А он спал и видел себя в этой шинели, только что сшитой, дымчато-голубой, но уже с капитанскими погонами; в модной неуставной фуражке «аэродром»; и увесистая шашка, что полированным эбонитовым эфесом с первого раза ладно легла в его руку, теперь тусклым нержавеющим лезвием торжественно покоилась на плече… рассветным огнём сияла праздничная алая перевязь…
Он стоял посреди серого унылого поля, от края до края устланного ужасным могильным пеплом, стоял чистенький и ухоженный, как невеста, но дух его, растерянный и подавленный до пронзительной, выворачивающей всё и вся тоски, мучился давним и самым главным вопросом — куда идти, в какой стороне обретать спасение?
Серый пепел, отданный во власть тревожного ветра, зловеще клубился позёмкой и молчал, как молчит самая глубокая могила, и не открывалось посреди этого мрака никакой надежды, никакой ниточки в заветное будущее… росло, усиливалось стремительно отчаяние, казалось бы, уже обретшее свой адский предел, и сжимало до немоты, до жуткого холодного паралича всё естество его и несчастную душу…
И вдруг дух его содрогнулся невидимым посылом облегчения, а мгновением позже жаждущий взор открыл на горизонте яркий зелёный островок — там жизнь, спасение, надежда! Что есть сил подхватился он туда, и драгоценная изумрудная полоса с каждым шагом гостеприимно расширялась, расплывалась к горизонту и тянула к себе, звала.

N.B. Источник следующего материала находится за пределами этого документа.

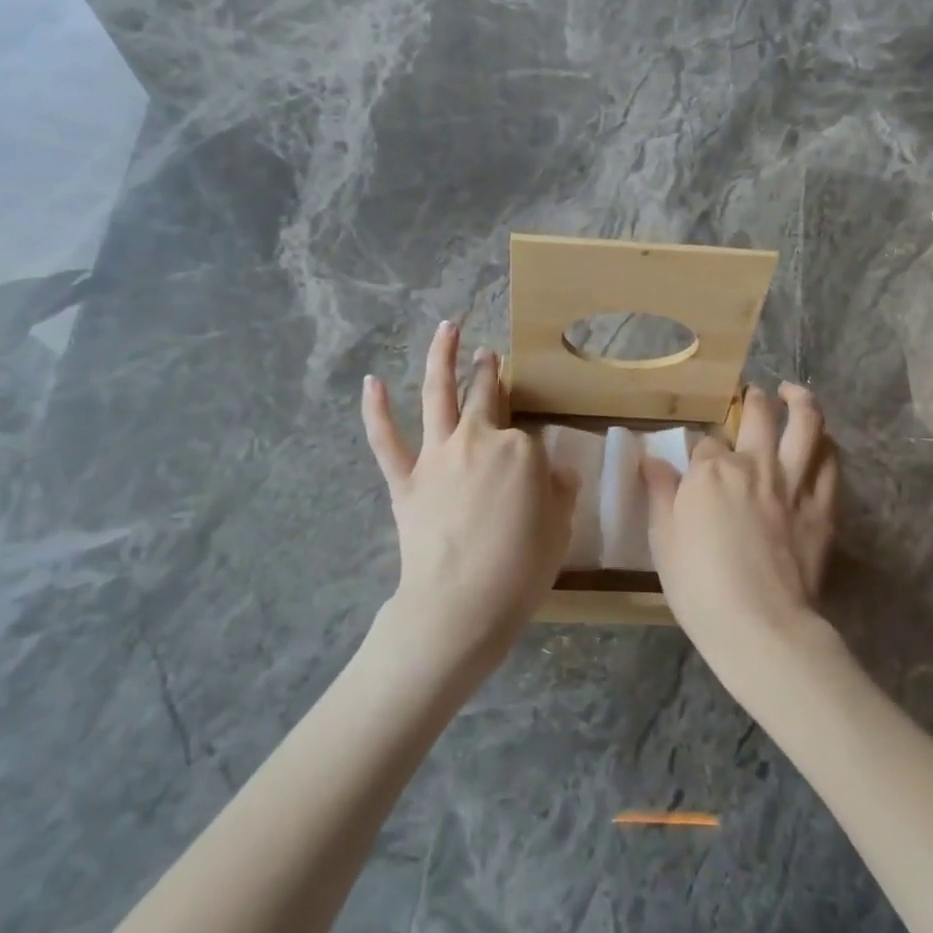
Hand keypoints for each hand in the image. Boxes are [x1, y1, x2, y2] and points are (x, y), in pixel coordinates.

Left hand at [362, 320, 579, 675]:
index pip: (530, 437)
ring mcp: (437, 456)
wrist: (460, 604)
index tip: (536, 470)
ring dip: (440, 357)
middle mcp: (478, 439)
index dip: (534, 453)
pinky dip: (376, 410)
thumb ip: (560, 493)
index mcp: (521, 451)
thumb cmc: (520, 570)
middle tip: (489, 355)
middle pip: (486, 396)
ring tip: (446, 328)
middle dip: (488, 372)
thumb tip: (557, 472)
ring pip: (437, 395)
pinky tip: (371, 381)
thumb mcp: (559, 530)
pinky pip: (386, 439)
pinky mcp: (405, 478)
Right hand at [643, 383, 838, 663]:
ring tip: (795, 393)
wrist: (760, 625)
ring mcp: (794, 483)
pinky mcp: (823, 507)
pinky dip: (827, 445)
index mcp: (711, 471)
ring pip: (806, 425)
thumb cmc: (699, 586)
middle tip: (754, 394)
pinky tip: (823, 442)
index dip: (701, 451)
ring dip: (801, 401)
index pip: (705, 444)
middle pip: (759, 415)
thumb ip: (660, 494)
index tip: (698, 462)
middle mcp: (755, 465)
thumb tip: (650, 460)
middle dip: (754, 400)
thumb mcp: (663, 540)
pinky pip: (832, 464)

Душа его возликовала, воспарила, он дождался, он дотерпел до чуда — пепел, разорение позади, а там… там новая жизнь! Невообразимо сочная, зеленая трава вдруг обернулась ослепительнояркими жёлтыми цветами. Он на секунду остановился, поражённый преображением, но всё равно побежал с прежним ретивым устремлением, подальше от пепла, от пустоты, от смерти!
Неведомые жёлтые цветы с длинными мохнатыми лепестками, нежные, пахучие, окружили, застлали взор, и вдруг он увидел в них Ритино лицо, то — давнее, молодое… и улыбка, как в ту единственную их ночь — робкая, милая… Он подскочил к Рите, отшвырнув далеко в сторону шашку, упал на колени и среди вороха бархатных лепестков разом нащупал её руки, тёплые, дрожащие, нежные… Их лица сближались очень медленно, через силу, словно каждого тянул сзади невидимый магнит, а он рвался преодолеть власть проклятого магнита и всё спрашивал и спрашивал: «Согласна?..»
— Да… — донёсся ответ, и радость сладкой, приятно разливающейся истомой охватила его измождённое долгим горем нутро…
Глава 26
Утром следующего дня белая, неприметная «Тойота» Олега Михайловича стояла на улице Амурской, в двух кварталах от гостиницы «Даурия». Григорьев не мог сидеть в машине по причине нервозного состояния, он прохаживался по тротуару вдоль облупленного двухэтажного, царской постройки здания, привести в божеский вид которое у городских властей пока не дошли руки.
Григорьев вертел лысой головой с настороженностью пограничной овчарки, подёргивал плечами в ответ на утреннюю осеннюю свежесть и беспрестанно впадал в непростые размышления. Противоречивый диалог, раздирающий его мозги в разные стороны, без труда прочитался бы на лице Олега Михайловича мало-мальски внимательным человеком.
Как ни погружался в беспокойные думы Григорьев, взгляд его регулярно утюжил другую сторону улицы — объектом его пристального внимания был продовольственный магазин, похожий на длинный, покосившийся от времени курятник с маленькими неприглядными окнами, несколькими разболтанными дверьми и облепленный неказистыми вывесками, среди которых самая крупная была заделана под старину, с окончанием на «Ъ» — «ПродРядЪ».